Claughton v. Ford, 202 Miss. 361, 369, 32 So. 2d 751 (1947), is controlling here. It was there said: “The appellant raises two objections to this motion (1) . . . and (2) to allow this statutory damage would be to allow double damages. . . . The appellant’s double damage claim is based on the theory that the double rent allowed a landlord against a tenant holding over is the sole measure of the landlord’s damage therefor and excludes the award of this statutory damage. In this the appellant is in error. ” See also Firestone Tire & Rubber Co. v. Fried, 202 Miss. 370, 382, 31 So. 2d 116, suggestion of error overruled in 32 So. 2d 454 (1947); Conn v. Bra-shears, 38 So. 2d 907 (Miss. 1949).
The motion to correct judgment also requests that the judgment shall provide that there shall be no interest on the circuit court judgment. Code Sec. 39 provides: “All judgments and decrees founded on any contract, shall bear interest, after the rate of the debt on which the *177judgment or decree was rendered. All other judgments and decrees shall bear interest at the rate of six per centum per annum.” (Emphasis added.) The judgments of the circuit court and this Court are silent as to interest, but appellee asserts it is entitled to it under the statute.
It will be noted that Sec. 39 expressly provides that “all other judgments . . . shall bear interest at the rate of six per centum per annum. ’ ’ The statute is clear and categorical, and the judgment in the circuit court in the present case comes within its terms. So we think that the trial court’s judgment must bear interest under Sec. 39 from its date until paid. Fidelity & Deposit Co. of Maryland v. Wilkinson County, 109 Miss. 879, 69 So. 865 (1915), is consistent with this result, because in that case the bank statute involved expressly provided that, where a county depository after demand delays payment over of county funds, damages shall run on those funds until paid at the rate of one percent per month for such delay. The statute therefore fixed a charge in the nature of interest for such withholding at twelve percent a year until paid, and it was held that interest under Sec. 39 would not apply, since presumably this statutory interest provided for such particular cases was in lieu of any other interest.

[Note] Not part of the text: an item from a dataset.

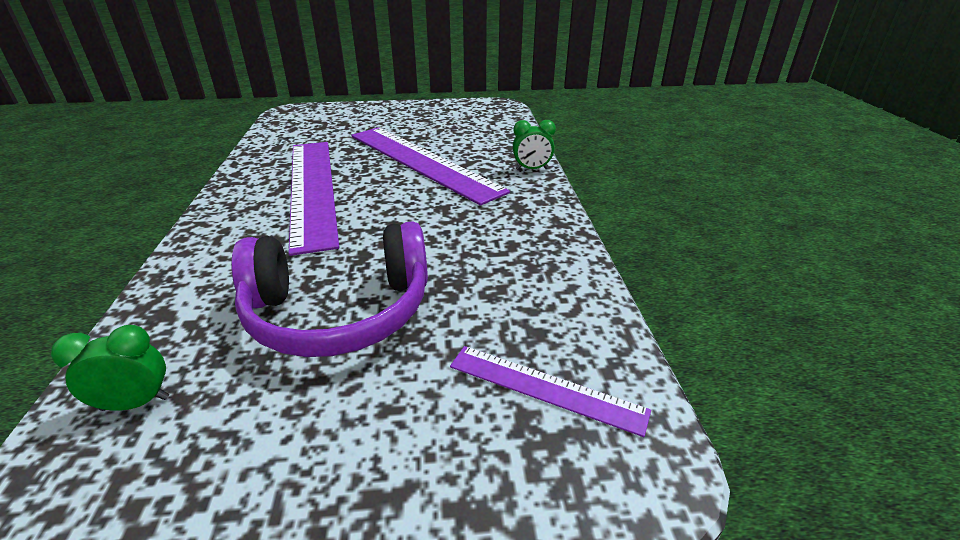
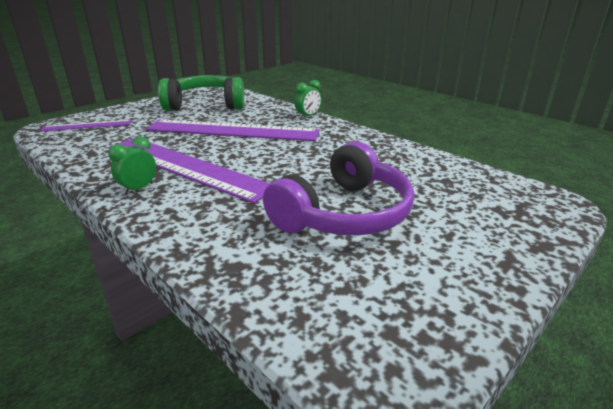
camera: 40 degrees left, 5 degrees down
(135, 403) = (324, 307): green clock -> green clock (138, 189)
(452, 122) = (206, 105): none -> green headphones
(545, 388) = (487, 197): purple ruler -> purple ruler (87, 125)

Compare Gulf & S. I. R. Co. v. Laurel Oil & Fertilizer Co., 172 Miss. 630, 658, 158 So. 778 (1935). We think that Code Sec. 39 expressly makes interest applicable to a judgment of this type, and there is no evidence of any legislative intent to the contrary in the terms of the statutes. Hence the circuit court’s judgment bears interest at the statutory rate.
The motion of appellants to correct judgment is therefore overruled.
Motion to correct judgment overruled.
Hall, Lee, Kyle, Arrington and Gillespie, JJ., concur.